### EXTRACTED DATA:
::::::::

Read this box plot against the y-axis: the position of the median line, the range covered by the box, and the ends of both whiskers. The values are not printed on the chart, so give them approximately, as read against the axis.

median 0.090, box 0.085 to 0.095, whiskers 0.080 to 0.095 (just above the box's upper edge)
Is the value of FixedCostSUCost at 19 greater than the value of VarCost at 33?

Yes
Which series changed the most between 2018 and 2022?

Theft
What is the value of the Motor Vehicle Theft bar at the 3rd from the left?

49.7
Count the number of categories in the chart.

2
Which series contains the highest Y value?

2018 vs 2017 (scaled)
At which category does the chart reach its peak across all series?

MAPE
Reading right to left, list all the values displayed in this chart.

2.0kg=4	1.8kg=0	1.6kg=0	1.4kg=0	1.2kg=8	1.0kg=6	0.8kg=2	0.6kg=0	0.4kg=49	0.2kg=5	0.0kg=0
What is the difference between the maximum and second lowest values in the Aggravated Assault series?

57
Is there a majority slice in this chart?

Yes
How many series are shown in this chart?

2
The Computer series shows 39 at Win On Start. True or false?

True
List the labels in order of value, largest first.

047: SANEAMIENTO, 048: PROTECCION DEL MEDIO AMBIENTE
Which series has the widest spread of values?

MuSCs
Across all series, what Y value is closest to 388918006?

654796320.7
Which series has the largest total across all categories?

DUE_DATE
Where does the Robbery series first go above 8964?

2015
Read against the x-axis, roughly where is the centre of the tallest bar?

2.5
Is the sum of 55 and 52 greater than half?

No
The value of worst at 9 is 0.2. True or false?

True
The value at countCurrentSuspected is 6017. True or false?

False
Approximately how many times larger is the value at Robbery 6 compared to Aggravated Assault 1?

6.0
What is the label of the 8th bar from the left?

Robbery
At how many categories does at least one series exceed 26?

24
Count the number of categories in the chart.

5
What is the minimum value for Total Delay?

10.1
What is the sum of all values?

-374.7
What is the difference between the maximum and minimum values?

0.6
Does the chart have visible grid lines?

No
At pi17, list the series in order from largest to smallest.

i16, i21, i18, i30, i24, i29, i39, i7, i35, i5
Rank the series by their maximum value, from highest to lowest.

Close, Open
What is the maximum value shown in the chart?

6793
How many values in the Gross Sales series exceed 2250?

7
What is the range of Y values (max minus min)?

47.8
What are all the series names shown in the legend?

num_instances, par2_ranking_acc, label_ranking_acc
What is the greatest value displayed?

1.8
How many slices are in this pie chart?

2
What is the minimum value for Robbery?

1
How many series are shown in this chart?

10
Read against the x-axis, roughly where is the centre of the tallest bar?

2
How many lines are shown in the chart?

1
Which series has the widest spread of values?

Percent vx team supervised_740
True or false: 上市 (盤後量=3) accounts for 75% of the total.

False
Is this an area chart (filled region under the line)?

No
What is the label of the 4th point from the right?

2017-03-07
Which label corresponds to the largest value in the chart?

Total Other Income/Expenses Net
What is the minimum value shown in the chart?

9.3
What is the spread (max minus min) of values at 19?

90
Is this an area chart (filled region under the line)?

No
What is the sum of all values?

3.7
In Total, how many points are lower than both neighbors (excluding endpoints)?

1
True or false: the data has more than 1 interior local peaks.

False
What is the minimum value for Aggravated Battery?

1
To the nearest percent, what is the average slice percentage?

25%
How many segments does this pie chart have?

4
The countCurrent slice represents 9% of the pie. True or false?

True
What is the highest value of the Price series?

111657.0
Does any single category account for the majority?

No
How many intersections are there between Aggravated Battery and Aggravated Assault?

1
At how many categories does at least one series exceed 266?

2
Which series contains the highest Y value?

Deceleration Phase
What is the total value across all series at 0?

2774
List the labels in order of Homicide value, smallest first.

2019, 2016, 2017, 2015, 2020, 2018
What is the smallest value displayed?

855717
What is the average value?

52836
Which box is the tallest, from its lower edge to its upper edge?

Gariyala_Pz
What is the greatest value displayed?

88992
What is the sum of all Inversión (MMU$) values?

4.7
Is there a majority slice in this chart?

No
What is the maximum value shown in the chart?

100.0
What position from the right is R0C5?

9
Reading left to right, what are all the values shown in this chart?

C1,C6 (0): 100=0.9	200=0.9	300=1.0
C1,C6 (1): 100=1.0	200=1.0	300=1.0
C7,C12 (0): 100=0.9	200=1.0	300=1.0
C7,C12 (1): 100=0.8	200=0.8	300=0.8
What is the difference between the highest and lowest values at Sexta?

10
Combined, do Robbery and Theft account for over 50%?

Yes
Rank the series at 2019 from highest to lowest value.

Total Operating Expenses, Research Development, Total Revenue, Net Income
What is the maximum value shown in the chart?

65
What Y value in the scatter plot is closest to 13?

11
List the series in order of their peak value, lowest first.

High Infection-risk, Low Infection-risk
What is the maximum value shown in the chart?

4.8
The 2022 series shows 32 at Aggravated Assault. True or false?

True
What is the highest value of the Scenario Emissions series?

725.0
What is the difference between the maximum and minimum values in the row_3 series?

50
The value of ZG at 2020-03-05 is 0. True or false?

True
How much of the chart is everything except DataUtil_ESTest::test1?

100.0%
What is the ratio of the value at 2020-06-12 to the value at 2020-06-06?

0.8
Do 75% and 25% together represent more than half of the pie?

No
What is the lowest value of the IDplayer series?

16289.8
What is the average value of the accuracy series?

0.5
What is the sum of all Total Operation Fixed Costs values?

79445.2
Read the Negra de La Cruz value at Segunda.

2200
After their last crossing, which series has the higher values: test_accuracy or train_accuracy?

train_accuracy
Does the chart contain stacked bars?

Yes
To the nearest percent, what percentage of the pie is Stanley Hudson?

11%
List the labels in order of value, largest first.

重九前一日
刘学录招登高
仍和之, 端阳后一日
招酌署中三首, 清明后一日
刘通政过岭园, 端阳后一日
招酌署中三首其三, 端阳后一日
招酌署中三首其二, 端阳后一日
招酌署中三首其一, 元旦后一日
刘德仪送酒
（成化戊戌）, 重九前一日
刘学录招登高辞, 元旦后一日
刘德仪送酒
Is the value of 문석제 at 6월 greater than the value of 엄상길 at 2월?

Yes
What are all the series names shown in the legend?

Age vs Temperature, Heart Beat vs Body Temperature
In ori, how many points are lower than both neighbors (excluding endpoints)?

::::::::

### WHAT YOU HAVE TO DO:
Please edit the rows starting at the first one and ending at the one that contains "Reading right to", changing "chart" to "graph" and leaving everything else unchanged.

### REPLY:
Read this box plot against the y-axis: the position of the median line, the range covered by the box, and the ends of both whiskers. The values are not printed on the graph, so give them approximately, as read against the axis.

median 0.090, box 0.085 to 0.095, whiskers 0.080 to 0.095 (just above the box's upper edge)
Is the value of FixedCostSUCost at 19 greater than the value of VarCost at 33?

Yes
Which series changed the most between 2018 and 2022?

Theft
What is the value of the Motor Vehicle Theft bar at the 3rd from the left?

49.7
Count the number of categories in the graph.

2
Which series contains the highest Y value?

2018 vs 2017 (scaled)
At which category does the graph reach its peak across all series?

MAPE
Reading right to left, list all the values displayed in this graph.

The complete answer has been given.